House Rental Price Prediction
An end-to-end cloud ML solution for highly accurate house rental price prediction and risk estimation. The solution was foundational to a Bay Area-based startup with the goal of uberization of the house rental market. It included raw data ingestion, a complex ETL pipeline, a suite of predictive models, MLOps processes including CI/CD, model, data versioning, and production model monitoring. I supervised a few other engineers who joined the project later to further improve the system.
Revenue Prediction for Retail Store Chain
Built a machine learning model that predicted revenues for a retail store chain based on store location, local demographic data, GIS features, seasonality, and other factors. I was the tech lead in a group of data scientists who ran the whole cycle from data extraction, web scrapping, ETL, exploratory analysis, data preprocessing, feature engineering, machine learning, packaging the model as a standalone service, and implementing a dashboard.

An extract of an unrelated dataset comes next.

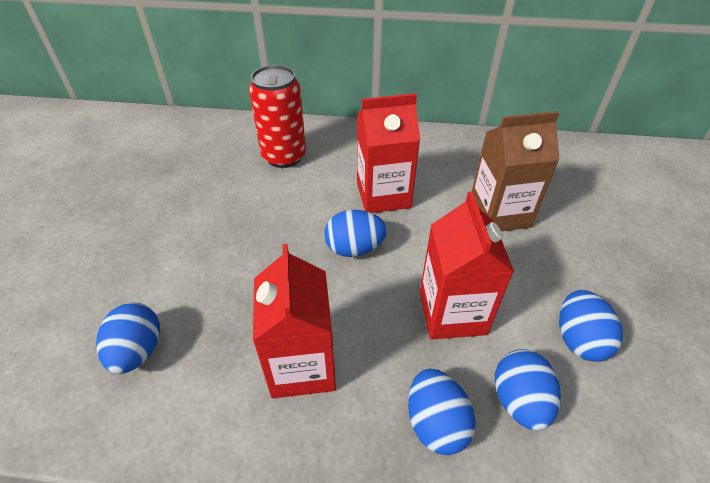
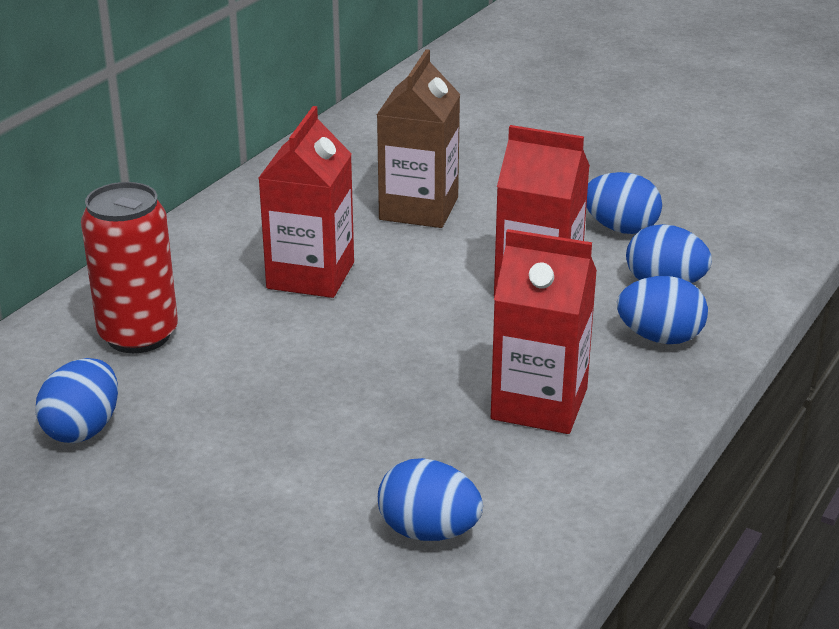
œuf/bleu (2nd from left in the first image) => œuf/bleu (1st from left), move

Payment Default Risk Scoring
Built and deployed an interpretable machine learning model that scored B2B customers for payment default risks and provided explanations for the scores. The model massively reduced workload for weekly risks assessment. I was the tech lead in a group of data scientists who ran the whole cycle from data extraction, merging several different data sources, ETL, exploratory analysis, data preprocessing, feature engineering, machine learning, packaging, and deploying the model to the client' premises.
Probabilistic Model for Building Commission Times
Built a probabilistic Bayesian machine learning model to predict which apartment buildings still under construction would fail to be commissioned in time. The model helped reduce the funds needed to hedge risks by two times. In addition to typical data science project activities, which included data exploration, ETL, and ML, this project also involved setting up machinery for the explicit Bayesian inference of structured models using GPUs.